> _REQUIRED WORK_
Only the lines from the top of the records below through the line containing "[167,92,642,112] versions of" should be printed, exactly and without pictures.

> _PROVIDED INFORMATION_
☆ ☆ ☆ ☆ ☆

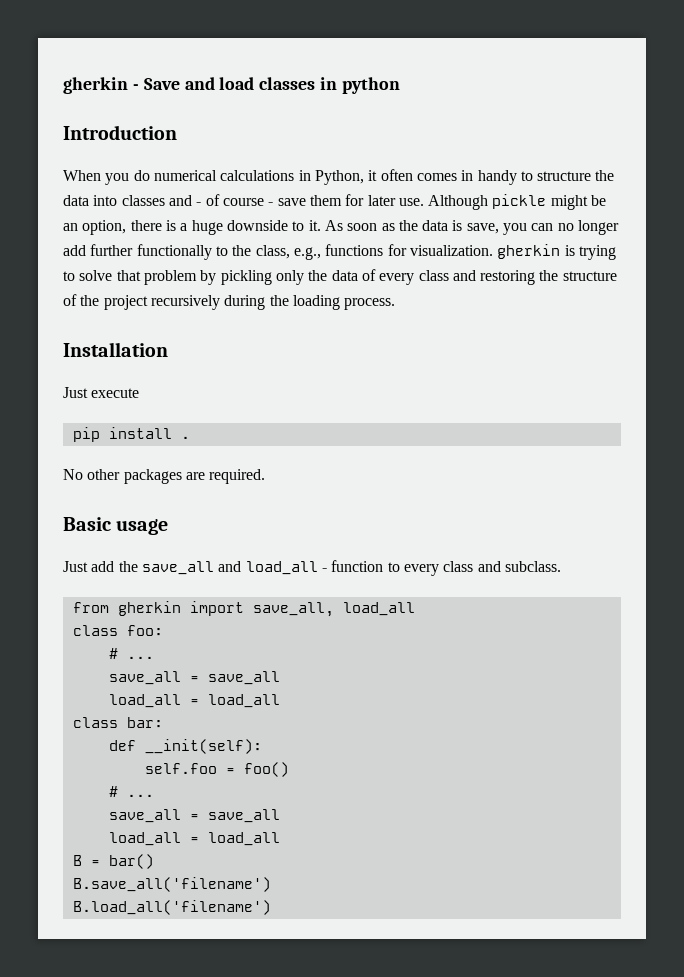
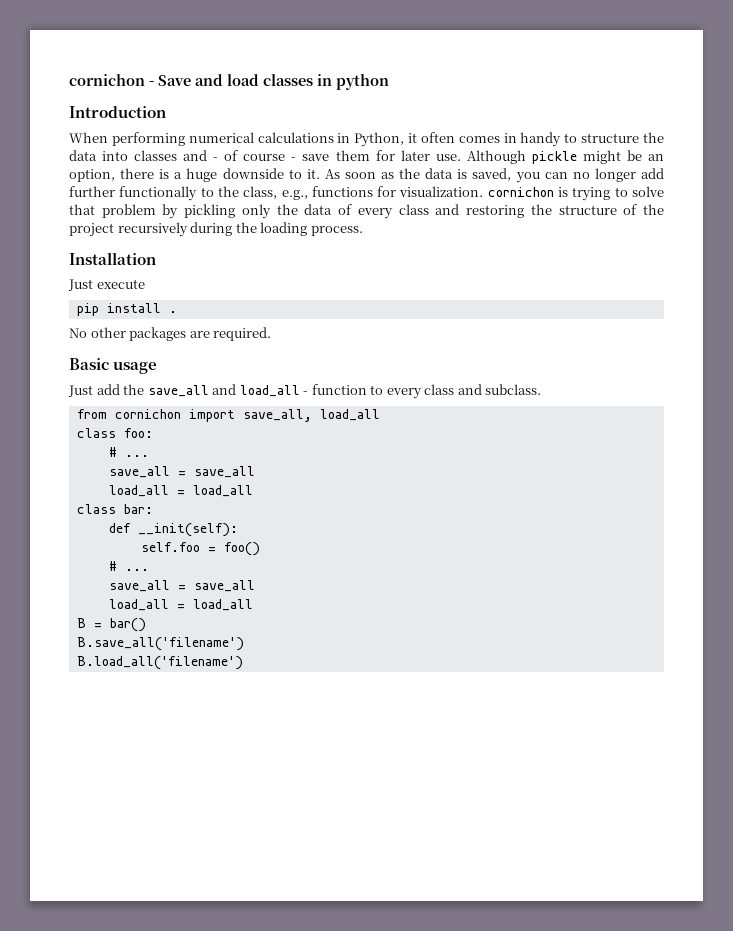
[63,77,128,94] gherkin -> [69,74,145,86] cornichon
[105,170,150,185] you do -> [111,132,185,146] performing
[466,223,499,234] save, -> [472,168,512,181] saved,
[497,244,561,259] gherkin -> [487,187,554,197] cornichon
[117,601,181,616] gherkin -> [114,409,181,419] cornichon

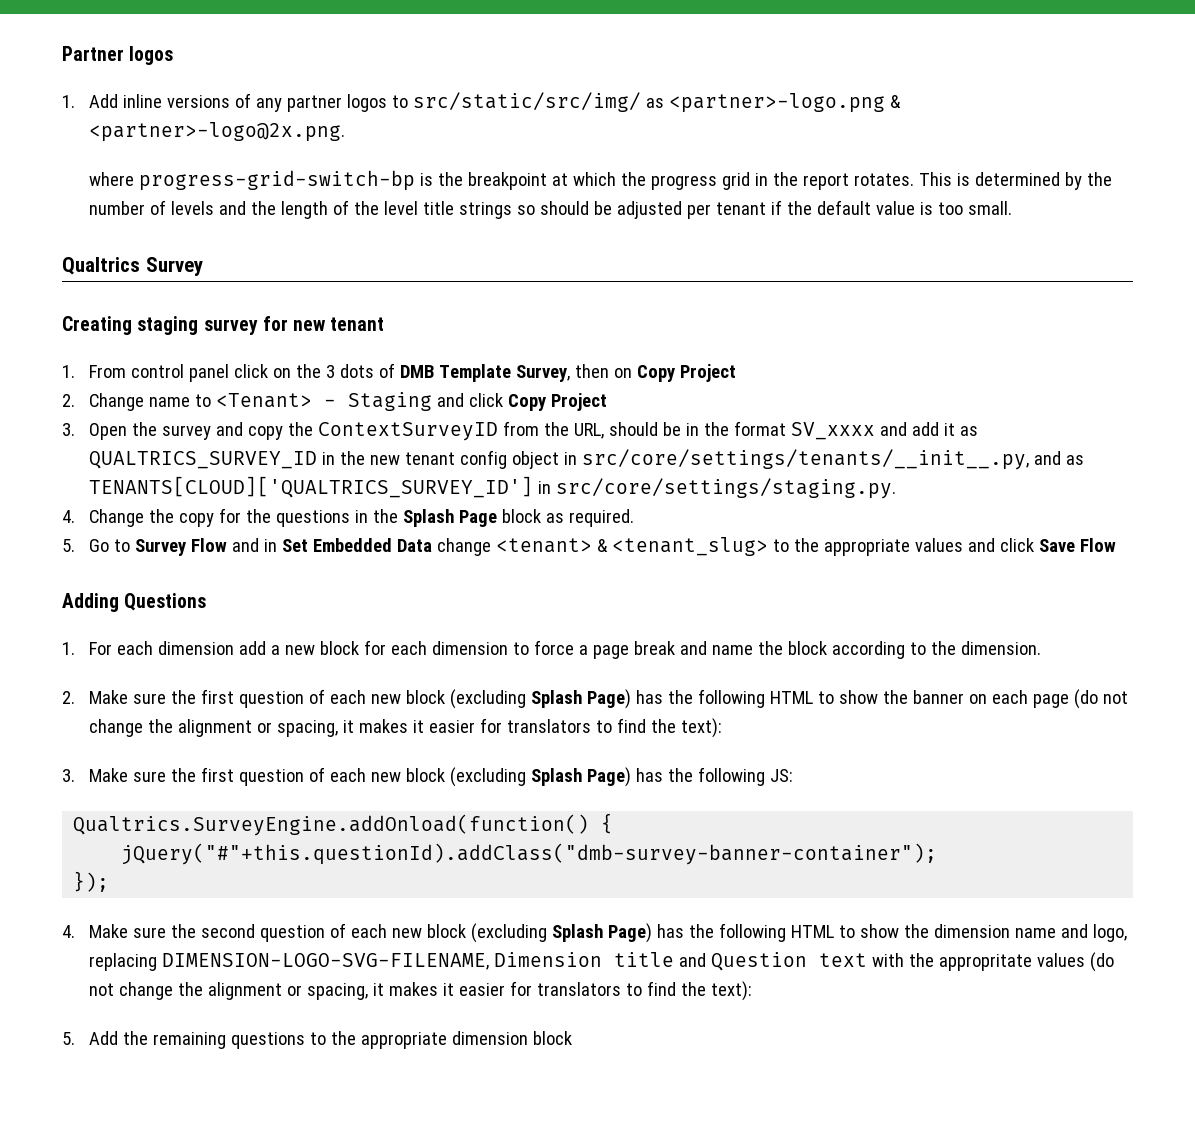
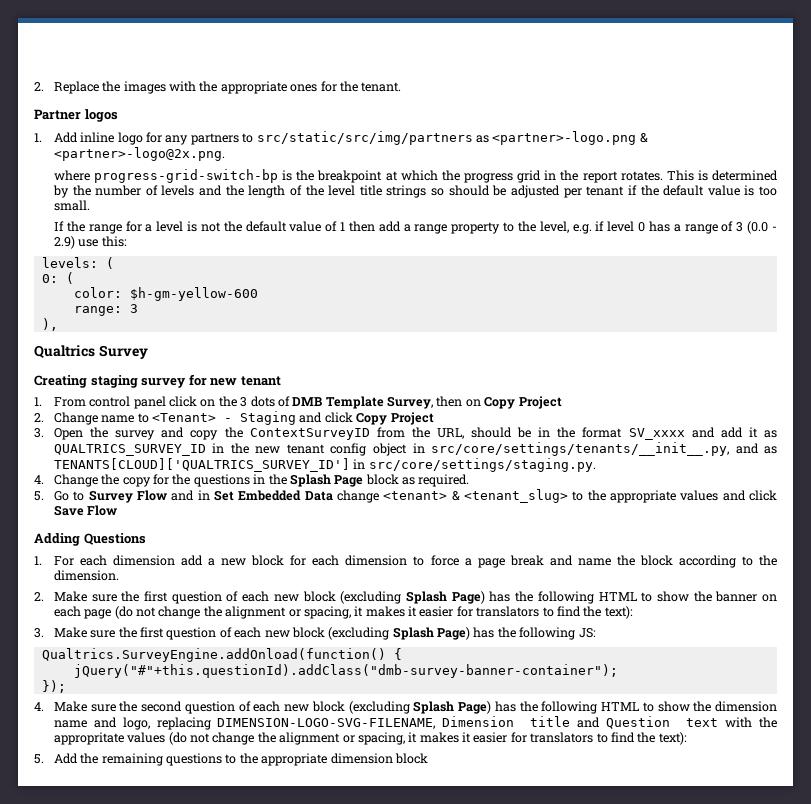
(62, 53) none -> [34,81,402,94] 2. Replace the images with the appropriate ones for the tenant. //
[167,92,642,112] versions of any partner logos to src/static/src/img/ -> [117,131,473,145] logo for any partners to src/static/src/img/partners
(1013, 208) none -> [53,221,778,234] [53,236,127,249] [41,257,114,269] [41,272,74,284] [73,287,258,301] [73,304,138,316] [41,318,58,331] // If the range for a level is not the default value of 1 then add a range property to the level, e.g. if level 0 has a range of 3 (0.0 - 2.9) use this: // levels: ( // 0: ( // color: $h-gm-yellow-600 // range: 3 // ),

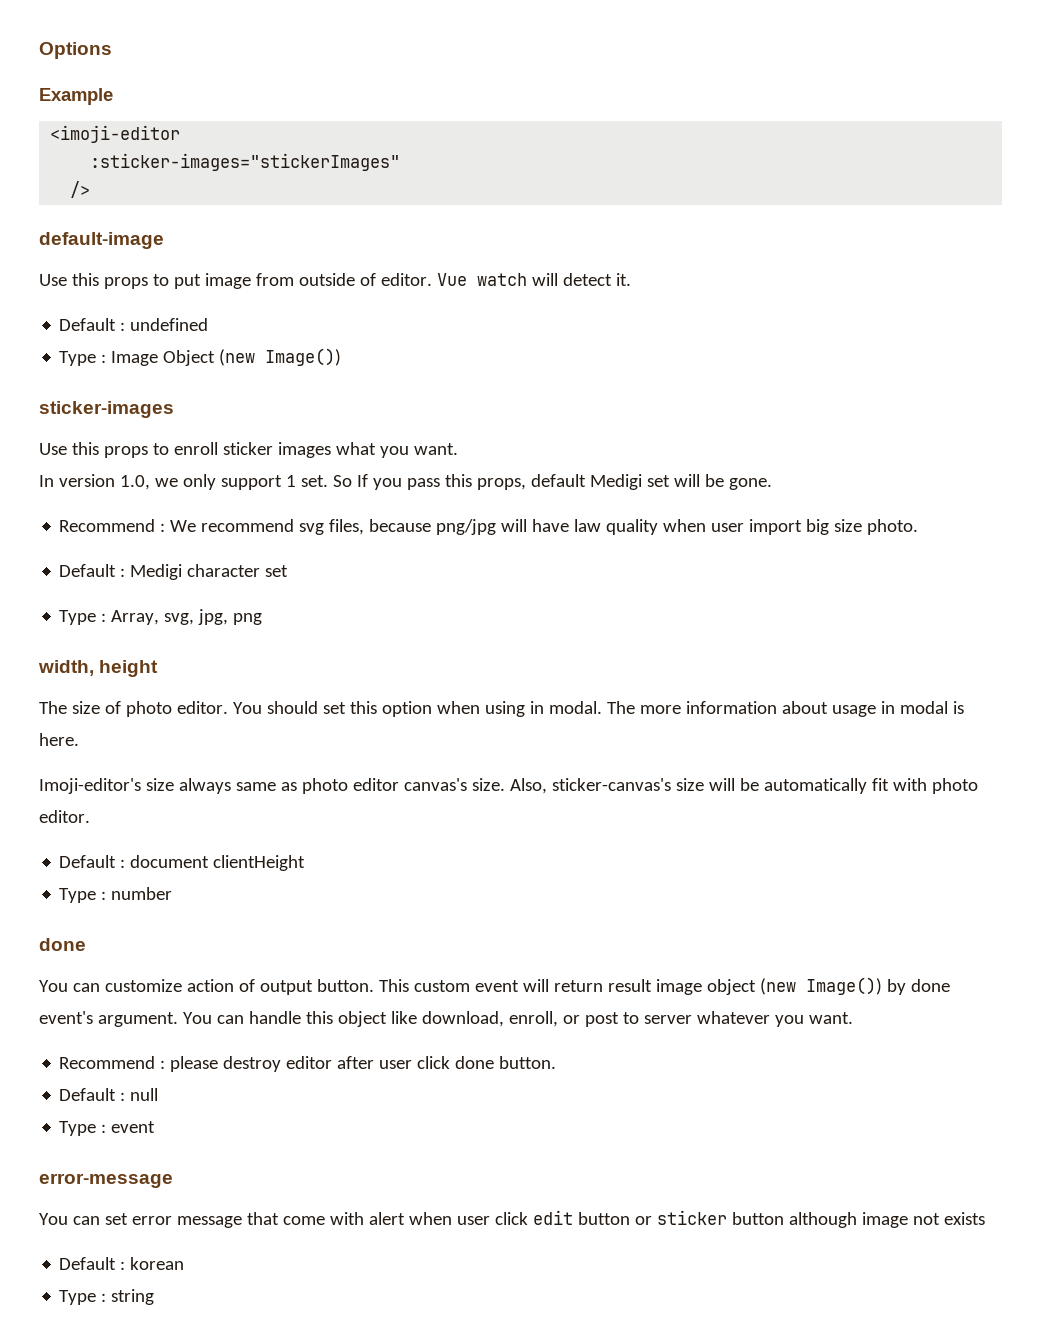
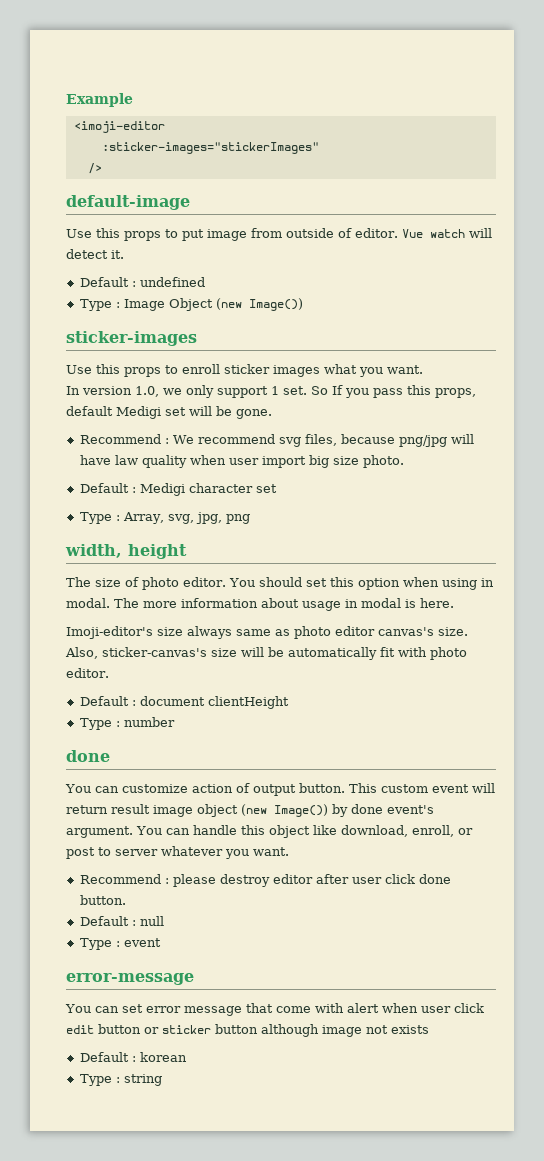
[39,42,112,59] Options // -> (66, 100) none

☆ ☆ ☆ ☆ ☆

> _WRITTEN RESPONSE_
[63,77,128,94] gherkin -> [69,74,145,86] cornichon
[105,170,150,185] you do -> [111,132,185,146] performing
[466,223,499,234] save, -> [472,168,512,181] saved,
[497,244,561,259] gherkin -> [487,187,554,197] cornichon
[117,601,181,616] gherkin -> [114,409,181,419] cornichon

(62, 53) none -> [34,81,402,94] 2. Replace the images with the appropriate ones for the tenant. //
[167,92,642,112] versions of any partner logos to src/static/src/img/ -> [117,131,473,145] logo for any partners to src/static/src/img/partners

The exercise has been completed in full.